I know that (1) is the conservation of energy equation but i can't understand what (2) and (3) represent?
 A: If what you want a gut-feeling of what these equations mean, I can share mine.
Equation (2) is a consequence of the two others. Take the time-derivative of (3), remembering that K and $\lambda$ are constants and $H=\dot a/a$,  combine this derivative with (1) and (3) and you get (2). So no gut-feeling for that one, just trivial algebra.
Now gut-feeling of (1):
The mass volumic density can change in two ways: either by changing the volume for the same amount of mass (term $-3H\rho$ ) or creating or losing energy (which is the same as mass, of course) because of positive or negative work of the pressure (term $-3HP$). OK, you might not be really convinced, but think it over. If you ignore pressure, then the mass in a comoving volume is strictly constant, and (1) for zero pressure just tells you that the mass volumic density behaves like the inverse cube of $a$.
Finally, equation (3).
Multiply by $a^2$. Then the right-hand-side is $\dot a^2$, kinetic energy per unit mass. Second term, if we had $\rho  a^3$ that would be total mass. But we just have $\rho a^2$, so this is mass $M$ divided by radius $a$. $(8\pi GM/3)/a$ opposite of the gravitational potential energy per unit mass. Now $K$ is a constant, total energy. For $\lambda=0$ you have kinetic energy as the total energy minus (negative) potential energy, An intuitive feeling for $\lambda a^2$.... that's another story.
I hope that helps... This is just gut-feeling, it would need a lot of work to make is precise. But his is the way I look at them.

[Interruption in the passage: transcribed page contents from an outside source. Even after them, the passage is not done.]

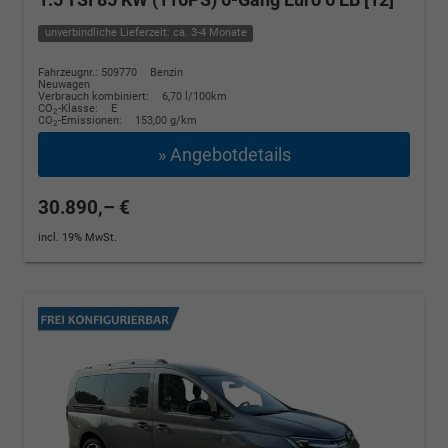
unverbindliche Lieferzeit: ca. 3-4 Monate
Fahrzeugnr.: 509770
Benzin
Neuwagen
Verbrauch kombiniert:
6,70 l/100km
CO
-Klasse:
E
2
CO
-Emissionen:
153,00 g/km
2
» Angebotdetails
30.890,– €
incl. 19% MwSt.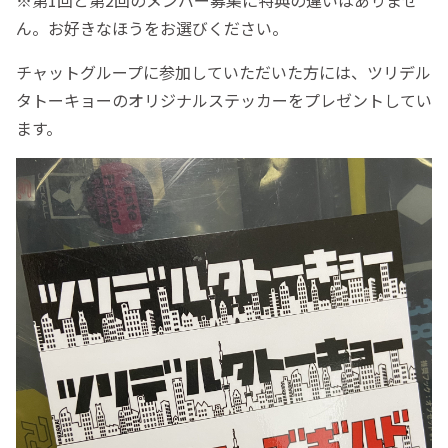
ん。お好きなほうをお選びください。
チャットグループに参加していただいた方には、ツリデル
タトーキョーのオリジナルステッカーをプレゼントしてい
ます。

A: You can arrive at equations (2) and (3) by plugging the Robertson-Walker metric into the Einstein field equations. The universe is modelled as a perfect fluid so the energy-momentum tensor is $(T_{ab})=\text{Diag}(\rho,P,P,P)$ and the first equation comes from the $T_{00}$ (time) part of the field equations, the second from the spacial part once you have plugged in the metric.
Note that the three equations are not independent, though any choice of two of them are, the continuity equation (1) $\nabla^a T_ab =0 $ may be obtained directly from the field equations by applying $\nabla^a$ and applying the Bianchi identity and metricity property of the Levi-Civita connection.
Hope this helps :)